In a low interest rate environment, with little sign of change at least in the short-to-medium term, finding an asset class that delivers yield and security is no easy feat.
One sector that has become more compelling in recent years is infrastructure debt, particularly for institutional investors looking for long-dated products, with quality cashflows and genuine defensive characteristics.
While infrastructure debt has been around for decades, it has relatively few, large players, at least in the subordinated market. And, as the table below illustrates, we believe it has a good track record in terms of returns and defaults.
|Asset Class||Return (per cent)|
|Infrastructure Debt (Mezzanine)1||8-10|
|Infrastructure Debt (senior)23=6||3-6|
|Global high yield credit2||4-5|
|Global listed infrastructure2||5-6|
Infrastructure debt is a defensive or stable asset class with the potential to boost yields relative to other assets. It sits between senior debt and equity in the capital structure, and as a result, commands a higher yield than senior debt. Default risk is always a consideration, although historically the infrastructure sector has had relatively low default rates in part due to stable cash flows.
A secured infrastructure debt opportunity will typically have very detailed comprehensive financial covenants, negative and positive undertakings by the borrower and a comprehensive security structure which includes fixed and floating charges over all the assets of the company we are lending to.
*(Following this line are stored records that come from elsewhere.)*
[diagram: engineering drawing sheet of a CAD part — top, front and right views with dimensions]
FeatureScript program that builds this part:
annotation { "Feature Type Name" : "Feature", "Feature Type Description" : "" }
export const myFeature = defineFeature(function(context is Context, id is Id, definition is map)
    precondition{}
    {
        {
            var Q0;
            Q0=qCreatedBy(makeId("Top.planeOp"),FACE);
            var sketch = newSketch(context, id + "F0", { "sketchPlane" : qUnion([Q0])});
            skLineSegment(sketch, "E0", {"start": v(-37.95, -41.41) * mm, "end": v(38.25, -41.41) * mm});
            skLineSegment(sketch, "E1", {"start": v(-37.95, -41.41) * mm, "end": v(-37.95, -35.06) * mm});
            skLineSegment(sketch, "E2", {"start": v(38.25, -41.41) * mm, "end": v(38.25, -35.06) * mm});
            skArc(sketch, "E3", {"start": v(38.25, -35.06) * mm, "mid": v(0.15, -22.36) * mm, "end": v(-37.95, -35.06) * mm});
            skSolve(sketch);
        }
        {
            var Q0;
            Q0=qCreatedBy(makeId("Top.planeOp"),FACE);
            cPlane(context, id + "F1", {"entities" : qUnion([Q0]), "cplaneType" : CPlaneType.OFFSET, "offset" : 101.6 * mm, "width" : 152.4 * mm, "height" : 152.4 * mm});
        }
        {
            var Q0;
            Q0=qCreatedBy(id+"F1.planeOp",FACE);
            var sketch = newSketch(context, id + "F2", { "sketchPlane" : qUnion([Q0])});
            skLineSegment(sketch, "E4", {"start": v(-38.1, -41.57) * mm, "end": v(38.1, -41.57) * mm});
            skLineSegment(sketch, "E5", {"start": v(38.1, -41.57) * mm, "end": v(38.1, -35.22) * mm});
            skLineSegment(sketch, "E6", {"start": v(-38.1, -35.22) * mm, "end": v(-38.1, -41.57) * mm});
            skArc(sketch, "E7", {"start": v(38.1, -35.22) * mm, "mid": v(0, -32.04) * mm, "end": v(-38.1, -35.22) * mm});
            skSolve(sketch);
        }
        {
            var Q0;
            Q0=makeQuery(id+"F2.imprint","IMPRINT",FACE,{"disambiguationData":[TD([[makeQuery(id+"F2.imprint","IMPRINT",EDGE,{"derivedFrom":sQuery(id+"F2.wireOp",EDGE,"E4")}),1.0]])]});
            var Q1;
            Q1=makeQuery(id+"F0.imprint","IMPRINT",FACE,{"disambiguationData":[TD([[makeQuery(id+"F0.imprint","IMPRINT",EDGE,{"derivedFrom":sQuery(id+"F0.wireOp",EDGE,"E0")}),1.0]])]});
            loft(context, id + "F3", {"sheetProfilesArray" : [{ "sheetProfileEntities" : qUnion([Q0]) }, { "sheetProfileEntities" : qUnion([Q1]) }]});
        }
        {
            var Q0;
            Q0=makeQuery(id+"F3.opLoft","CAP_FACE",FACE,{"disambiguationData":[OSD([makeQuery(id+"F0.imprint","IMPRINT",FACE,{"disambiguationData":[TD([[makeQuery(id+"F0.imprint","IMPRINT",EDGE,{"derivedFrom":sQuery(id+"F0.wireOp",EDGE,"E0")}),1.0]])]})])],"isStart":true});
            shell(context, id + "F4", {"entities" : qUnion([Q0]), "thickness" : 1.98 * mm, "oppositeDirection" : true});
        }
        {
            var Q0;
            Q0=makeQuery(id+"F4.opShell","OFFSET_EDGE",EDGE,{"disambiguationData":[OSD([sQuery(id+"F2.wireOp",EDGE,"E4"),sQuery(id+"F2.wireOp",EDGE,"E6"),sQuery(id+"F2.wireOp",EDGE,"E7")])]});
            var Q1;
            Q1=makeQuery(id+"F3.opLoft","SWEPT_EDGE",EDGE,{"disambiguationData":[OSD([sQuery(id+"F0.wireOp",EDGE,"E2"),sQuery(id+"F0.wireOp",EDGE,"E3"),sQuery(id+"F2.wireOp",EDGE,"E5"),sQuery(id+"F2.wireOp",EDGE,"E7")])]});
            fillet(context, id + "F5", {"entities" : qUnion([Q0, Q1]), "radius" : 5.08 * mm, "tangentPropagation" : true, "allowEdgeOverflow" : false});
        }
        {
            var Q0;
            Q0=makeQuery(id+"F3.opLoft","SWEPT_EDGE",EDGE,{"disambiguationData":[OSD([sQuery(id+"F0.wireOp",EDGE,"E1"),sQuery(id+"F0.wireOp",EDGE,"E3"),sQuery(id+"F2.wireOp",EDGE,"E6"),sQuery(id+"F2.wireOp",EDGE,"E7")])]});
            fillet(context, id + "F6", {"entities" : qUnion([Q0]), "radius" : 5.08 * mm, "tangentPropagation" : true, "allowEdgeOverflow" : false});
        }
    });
|Security||Typically secured against specific assets|
|Long-term contracted cash flows||Yes|
|Barriers to entry||High|
|Correlation with traditional asset classes||Low|
|Asset/liability matching profile||High|
AMP Capital is among the larger infrastructure debt providers in the market. It provides capital for acquisitions, refinancing and serves as an alternative to owners exiting a business.
According to Willis Towers Watson, AMP Capital sits in the top 15 infrastructure managers globally with $US16 billion in infrastructure equity and debt funds under management and is the fifth largest infrastructure debt manager globally according to Infrastructure Investor magazine.
We’ve had a belief for some time that there are attractive returns in the subordinated space and at various points in the economic cycle, infrastructure debt can look attractive relative to infrastructure equity.
We believe we are at one of those points now because the amount of capital available for equity infrastructure has pushed prices up and there are very few managers out there such as AMP Capital that are willing (or able) to provide $200, $300 or $400 million in infrastructure debt.
1 Gross IRR of AMP Capital Infrastructure Debt Funds
2 All other returns are based on AMP Capital’s Market Medium Term Assumptions as at November 2018. Past performance is not an indicator of future performance.
While every care has been taken in the preparation of this document, AMP Capital Investors Limited (ABN 59 001 777 591, AFSL 232497) (AMP Capital) makes no representation or warranty as to the accuracy or completeness of any statement in it including, without limitation, any forecasts. Past performance is not a reliable indicator of future performance. This document has been prepared for the purpose of providing general information, without taking account of any particular investor’s objectives, financial situation or needs. An investor should, before making any investment decisions, consider the appropriateness of the information in this document, and seek professional advice, having regard to the investor’s objectives, financial situation and needs.